Und auch die Ausrüstungen.......naja, um mir das Lootkisten-öffnen schmackhaft zu machen hätte da irgendwie bisschen was anderes drin sein müssen
 
Wenn man es nicht zu schwer einstellt, kann man damit wunderbar zum Feierabend noch eine Runde (oft werden dann doch zwei Stunden daraus) spielen. Als Launchtitel sicher kein falscher Titel. Ich hoffe auf ein Update für die PC-Fassung, da ist noch richtig viel Luft nach oben. Ich mag das Spiel jedenfalls sehr gerne.
 
Stimmt, an den Hauptmissionen gabs nix zu meckern , es war dann eher frustrierend zu sehen dass man erst nochmal 2-3 der Nebenquests machen musste bevor man wieder eine interessante Quest bekommt.

Bin zwar der Meinung mit einem interessanteren Fortschrittsystem wär das eher zu ertragen gewesen, aber 2-3 Maps wär schon in Ordnung gewesen.

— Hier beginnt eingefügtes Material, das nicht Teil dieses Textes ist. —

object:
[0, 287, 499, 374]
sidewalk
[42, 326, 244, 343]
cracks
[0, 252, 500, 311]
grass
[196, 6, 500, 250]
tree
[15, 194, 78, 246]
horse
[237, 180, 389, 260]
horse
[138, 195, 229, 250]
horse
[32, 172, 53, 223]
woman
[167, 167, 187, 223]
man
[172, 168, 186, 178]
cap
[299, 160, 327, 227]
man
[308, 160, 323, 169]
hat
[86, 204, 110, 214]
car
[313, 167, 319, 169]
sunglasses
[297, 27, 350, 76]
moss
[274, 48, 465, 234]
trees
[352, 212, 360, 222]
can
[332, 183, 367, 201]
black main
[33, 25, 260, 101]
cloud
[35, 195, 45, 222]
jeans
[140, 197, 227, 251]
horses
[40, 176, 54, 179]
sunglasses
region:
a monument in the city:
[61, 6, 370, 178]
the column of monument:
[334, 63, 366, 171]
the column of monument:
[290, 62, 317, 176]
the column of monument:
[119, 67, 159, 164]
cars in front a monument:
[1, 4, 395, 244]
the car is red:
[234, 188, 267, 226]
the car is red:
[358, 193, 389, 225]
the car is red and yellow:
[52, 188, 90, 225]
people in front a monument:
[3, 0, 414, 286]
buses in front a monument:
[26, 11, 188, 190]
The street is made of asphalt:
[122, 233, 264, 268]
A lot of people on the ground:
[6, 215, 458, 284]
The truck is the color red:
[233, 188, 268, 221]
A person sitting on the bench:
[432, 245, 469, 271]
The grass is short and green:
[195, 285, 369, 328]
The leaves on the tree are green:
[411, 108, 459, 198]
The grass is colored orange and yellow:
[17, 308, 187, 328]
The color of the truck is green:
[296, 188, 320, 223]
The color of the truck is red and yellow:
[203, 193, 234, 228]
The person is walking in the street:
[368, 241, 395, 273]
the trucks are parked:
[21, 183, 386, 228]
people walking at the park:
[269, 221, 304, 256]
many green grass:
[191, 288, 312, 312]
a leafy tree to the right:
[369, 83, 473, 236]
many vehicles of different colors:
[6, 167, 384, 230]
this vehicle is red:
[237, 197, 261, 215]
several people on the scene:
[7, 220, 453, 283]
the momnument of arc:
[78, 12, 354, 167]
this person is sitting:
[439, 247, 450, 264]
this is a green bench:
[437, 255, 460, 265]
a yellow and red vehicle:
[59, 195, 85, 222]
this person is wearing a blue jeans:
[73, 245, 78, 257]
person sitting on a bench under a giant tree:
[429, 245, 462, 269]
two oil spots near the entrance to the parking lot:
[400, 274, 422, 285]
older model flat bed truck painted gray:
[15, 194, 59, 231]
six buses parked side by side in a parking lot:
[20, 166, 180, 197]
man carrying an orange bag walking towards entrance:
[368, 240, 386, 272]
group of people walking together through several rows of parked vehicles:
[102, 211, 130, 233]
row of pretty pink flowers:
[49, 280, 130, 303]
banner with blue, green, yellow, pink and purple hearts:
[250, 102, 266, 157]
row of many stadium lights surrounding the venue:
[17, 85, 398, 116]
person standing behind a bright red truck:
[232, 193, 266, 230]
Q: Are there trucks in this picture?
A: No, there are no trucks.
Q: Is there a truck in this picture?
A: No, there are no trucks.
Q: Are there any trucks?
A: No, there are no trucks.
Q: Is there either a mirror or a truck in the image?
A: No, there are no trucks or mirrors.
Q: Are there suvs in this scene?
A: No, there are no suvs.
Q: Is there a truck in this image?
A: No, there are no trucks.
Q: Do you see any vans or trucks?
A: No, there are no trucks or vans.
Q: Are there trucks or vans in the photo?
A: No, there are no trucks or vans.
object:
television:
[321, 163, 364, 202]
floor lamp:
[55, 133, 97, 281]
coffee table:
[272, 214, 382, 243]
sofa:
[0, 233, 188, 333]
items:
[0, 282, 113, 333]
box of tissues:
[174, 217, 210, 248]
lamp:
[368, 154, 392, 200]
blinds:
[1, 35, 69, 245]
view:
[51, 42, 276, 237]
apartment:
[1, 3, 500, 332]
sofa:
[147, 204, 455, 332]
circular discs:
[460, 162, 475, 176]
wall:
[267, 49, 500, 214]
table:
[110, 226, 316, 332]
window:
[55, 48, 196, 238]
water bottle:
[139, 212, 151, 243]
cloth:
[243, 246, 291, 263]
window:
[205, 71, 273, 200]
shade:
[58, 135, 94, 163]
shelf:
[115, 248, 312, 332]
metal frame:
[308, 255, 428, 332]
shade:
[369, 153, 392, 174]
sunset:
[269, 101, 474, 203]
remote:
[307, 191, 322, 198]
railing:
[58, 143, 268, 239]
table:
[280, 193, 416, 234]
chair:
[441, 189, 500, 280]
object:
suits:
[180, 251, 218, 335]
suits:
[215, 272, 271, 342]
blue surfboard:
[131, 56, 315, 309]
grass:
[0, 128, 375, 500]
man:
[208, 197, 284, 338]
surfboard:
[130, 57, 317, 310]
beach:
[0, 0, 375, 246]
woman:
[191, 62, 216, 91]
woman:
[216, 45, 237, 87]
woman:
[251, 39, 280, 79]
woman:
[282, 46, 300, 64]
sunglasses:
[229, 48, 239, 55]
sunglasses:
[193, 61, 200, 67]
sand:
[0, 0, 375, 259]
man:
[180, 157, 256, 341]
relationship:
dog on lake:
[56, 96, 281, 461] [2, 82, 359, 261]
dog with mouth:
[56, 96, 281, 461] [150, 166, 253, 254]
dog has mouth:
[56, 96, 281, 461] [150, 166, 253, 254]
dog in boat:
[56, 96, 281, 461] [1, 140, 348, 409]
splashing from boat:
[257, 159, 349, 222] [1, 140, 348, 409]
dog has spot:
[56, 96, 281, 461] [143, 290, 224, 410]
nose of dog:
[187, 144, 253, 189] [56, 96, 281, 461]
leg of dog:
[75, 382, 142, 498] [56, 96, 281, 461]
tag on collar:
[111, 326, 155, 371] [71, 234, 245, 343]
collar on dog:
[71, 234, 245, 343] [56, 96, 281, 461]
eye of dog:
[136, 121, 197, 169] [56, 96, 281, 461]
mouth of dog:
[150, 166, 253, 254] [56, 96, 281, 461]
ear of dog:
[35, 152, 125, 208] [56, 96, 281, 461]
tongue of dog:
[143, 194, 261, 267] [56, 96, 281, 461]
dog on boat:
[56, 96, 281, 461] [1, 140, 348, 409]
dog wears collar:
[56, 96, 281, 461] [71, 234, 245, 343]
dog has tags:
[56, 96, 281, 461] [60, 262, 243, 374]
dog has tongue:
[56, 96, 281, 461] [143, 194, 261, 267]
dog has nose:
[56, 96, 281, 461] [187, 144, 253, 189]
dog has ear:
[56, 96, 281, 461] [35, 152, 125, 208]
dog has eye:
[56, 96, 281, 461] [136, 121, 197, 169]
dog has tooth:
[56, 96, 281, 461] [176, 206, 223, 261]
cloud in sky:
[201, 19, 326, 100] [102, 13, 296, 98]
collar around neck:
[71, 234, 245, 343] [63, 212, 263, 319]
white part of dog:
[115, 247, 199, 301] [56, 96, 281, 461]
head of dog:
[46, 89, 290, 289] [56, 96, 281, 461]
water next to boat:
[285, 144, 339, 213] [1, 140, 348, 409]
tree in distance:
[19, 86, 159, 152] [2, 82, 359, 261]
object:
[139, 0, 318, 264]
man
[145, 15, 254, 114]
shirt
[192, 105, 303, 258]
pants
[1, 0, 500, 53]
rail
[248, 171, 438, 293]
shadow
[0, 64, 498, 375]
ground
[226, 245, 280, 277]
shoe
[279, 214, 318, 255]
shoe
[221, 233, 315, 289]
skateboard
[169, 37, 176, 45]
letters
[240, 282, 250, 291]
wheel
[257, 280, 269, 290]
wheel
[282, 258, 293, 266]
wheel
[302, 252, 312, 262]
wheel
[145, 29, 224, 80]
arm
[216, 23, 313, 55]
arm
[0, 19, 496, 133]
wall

Ich hab paar mal versucht mir ein paar personalisierte Gefährten zu erstellen. Aber der Fortschritt war so lahm, dass die vom Level her irgendwann allen neuen Rekruten hoffnungslos unterlegen waren und das überhaupt keinen Sinn gemacht hat. So hat man auch komplett gar keinen Bezug zu den Leuten. Wenn ich bei X-Com so ein Squad habe dann tut mir das auch richtig weh wenn ich einen verliere.
Und auch die Ausrüstungen.......naja, um mir das Lootkisten-öffnen schmackhaft zu machen hätte da irgendwie bisschen was anderes drin sein müssen
Bei mir war es anders: weil alle Rekruten total bescheuert aussehen, habe ich im gesamten Spiel gerade einen übernommen. Die anderen habe ich individualisiert, wenn sie gerade mal eine gute Basis hatten und dann bis zum Ende immer mit den etwa 12 eigenen (möglichst keine Storycharaktere) gespielt. Ich spürte eine Riesenbindung. Ich spiele aber auch nicht auf Höchstleistung sondern den höchsten Spaß. Gewinnen kann man immer.